The three-hour plus show averaged 1,374,000 viewers, putting it behind the 1,964,000 viewers for the Feb. 2016 show that featured bouts between Royce Gracie vs. Ken Shamrock and the late Kimbo Slice vs. Dada 5000, and the 1,580,000 viewers that tuned in for the June 2015 show headlined by Slice vs. Shamrock. Saturday night’s number was slightly ahead of the 1.2 million viewer average for the Nov. 2014 show headlined by Ortiz vs. Stephan Bonnar.
The main event itself averaged 1.85 million viewers, making it the fourth most-watched fight in company history, trailing only Slice vs. Dada (2.5 million), Gracie vs. Shamrock (2.4 million) and Shamrock vs. Slice (2.3 million).
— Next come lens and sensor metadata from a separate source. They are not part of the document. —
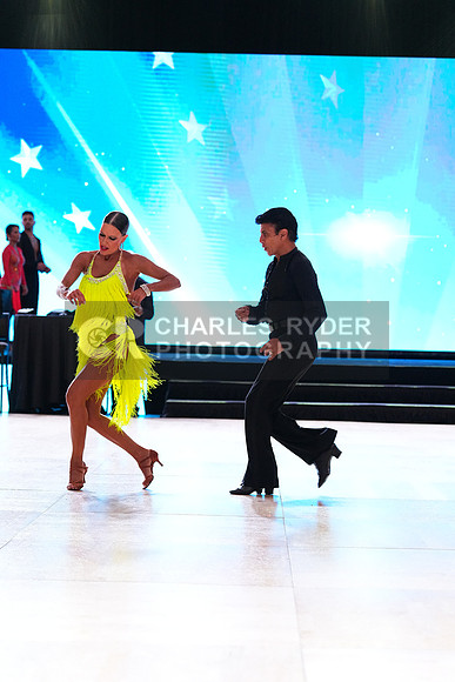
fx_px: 1648
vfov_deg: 23.4
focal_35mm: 87
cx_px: 228
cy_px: 341
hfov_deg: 15.7
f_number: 4
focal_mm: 87
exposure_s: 1/400
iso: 4000
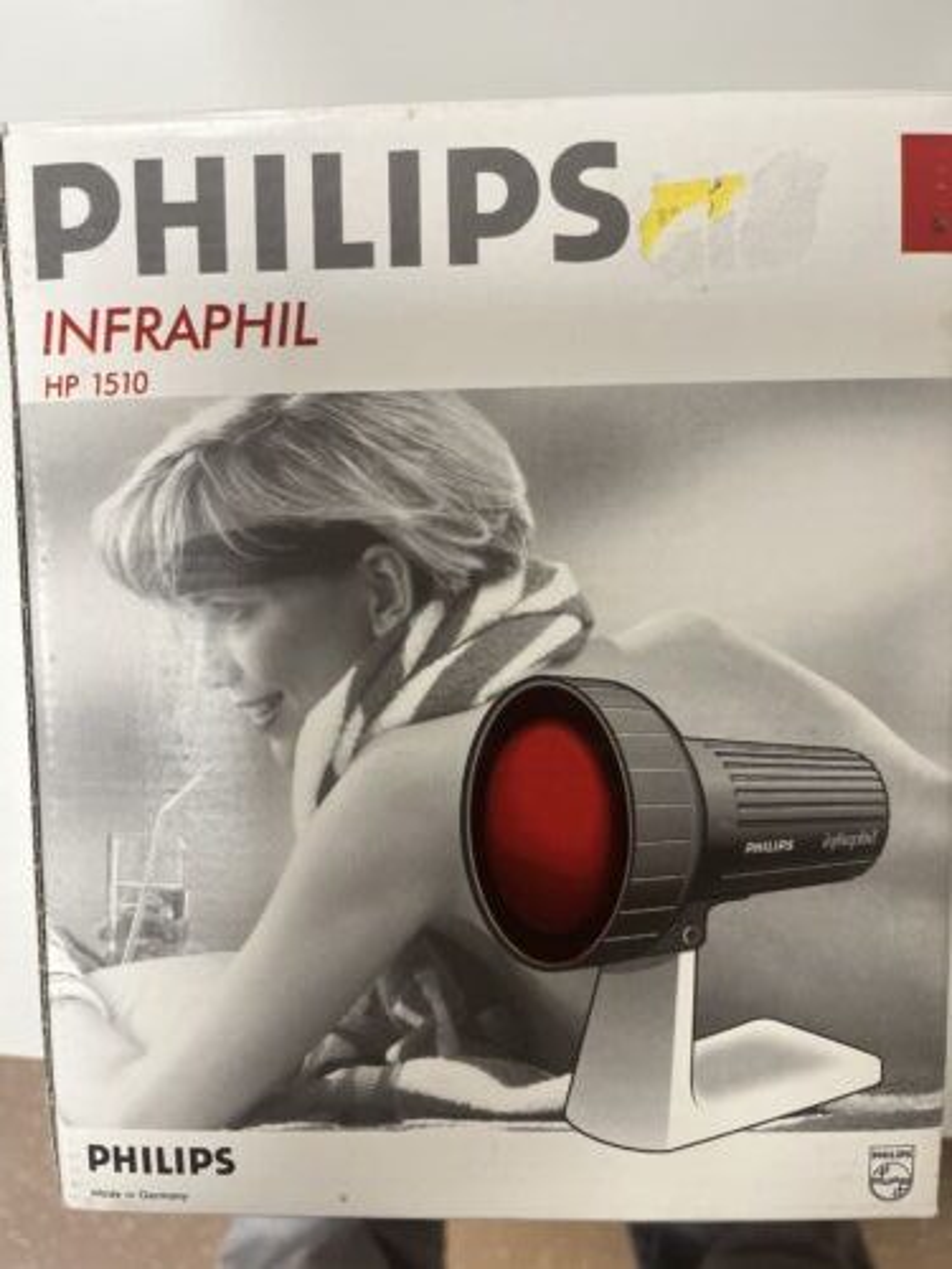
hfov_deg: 53.1
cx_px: 476
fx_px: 953
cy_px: 634
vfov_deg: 67.3
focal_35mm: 26
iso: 100
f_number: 1.6
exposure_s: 1/100
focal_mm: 5.1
The peak rating for the fight — as well as numbers including DVR viewership — should be available later in the week.
Bellator was the most-watched show on cable television for the night in the 18-49 male demographic, and second-highest overall in the 18-49 demo.
For a comparison, in 2016 only five UFC television events did bigger numbers, and most of those were prelims ahead of monster pay-per-views (UFC 196, 200, 205 and 207). The only other show to do a bigger number was the FOX Sports 1 fight night featuring Dominick Cruz versus T.J. Dillashaw for the bantamweight title.
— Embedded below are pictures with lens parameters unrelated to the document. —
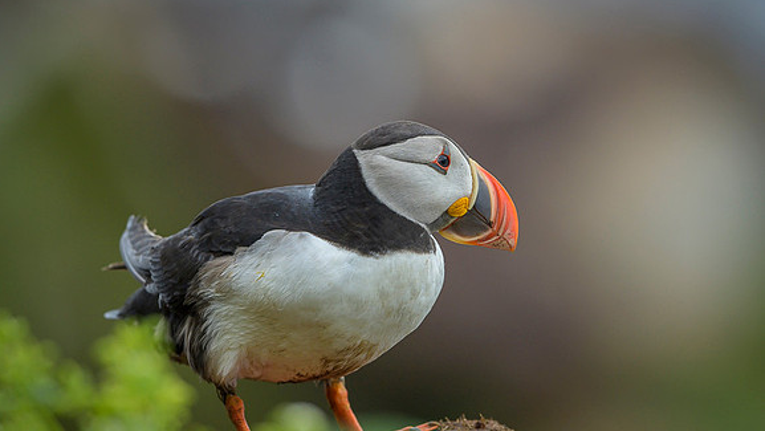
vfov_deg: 2.0
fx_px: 12520
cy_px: 197
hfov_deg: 3.5
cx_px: 437
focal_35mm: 617
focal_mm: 500
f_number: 5.6
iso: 800
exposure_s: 1/500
The positive sign is that the Paul Daley first-round flying knee knockout of Brennan Ward did 1.7 million viewers. During the broadcast, the announcers pushed the idea that while Ortiz vs. Sonnen was the main event, that to the insiders and the fighters, Daley vs. Ward was the fight everyone was looking forward to.
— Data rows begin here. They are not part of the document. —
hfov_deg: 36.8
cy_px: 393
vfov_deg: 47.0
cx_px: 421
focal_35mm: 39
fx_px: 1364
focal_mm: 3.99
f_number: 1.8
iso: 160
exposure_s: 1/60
It's key because if Ortiz stays retired — and he just turned 42 on Monday — most of the key components that have drawn Bellator's biggest numbers are unlikely to fight again. It's imperative for Bellator's future that the fans who watch the name fighters of the past take notice of a few fighters on the undercards.
Saturday also marked Sonnen's first fight with the promotion. Sonnen had pushed the narrative in the buildup that he was looking to fight Wanderlei Silva, a major grudge fight that the UFC attempted to put together, but never materialized. Silva was suspended for fleeing the scene of a random drug test and was later released by UFC.
Silva hasn't fought since a May 2013 win over Brian Stann. His three-year suspension ends on May 25. However, Silva pulled out of a December fight with Mirko Cro Cop for Rizin in Japan, where MMA isn't regulated and thus suspended fighters are allowed to compete.
Spike TV also reported that the Bellator 170 prelims drew the second-most viewers in history on the Bellator web site, trailing the February 19, 2016 show. The post-fight press conference on YouTube saw the most concurrent viewers for any event in the history of the promotion.
Bellator was also the No. 1 trending topic on Twitter during the event.
On Saturday, Tito Ortiz was the second-most searched for topic of the day on Google, with more than 200,000 searches, behind only the women's matches.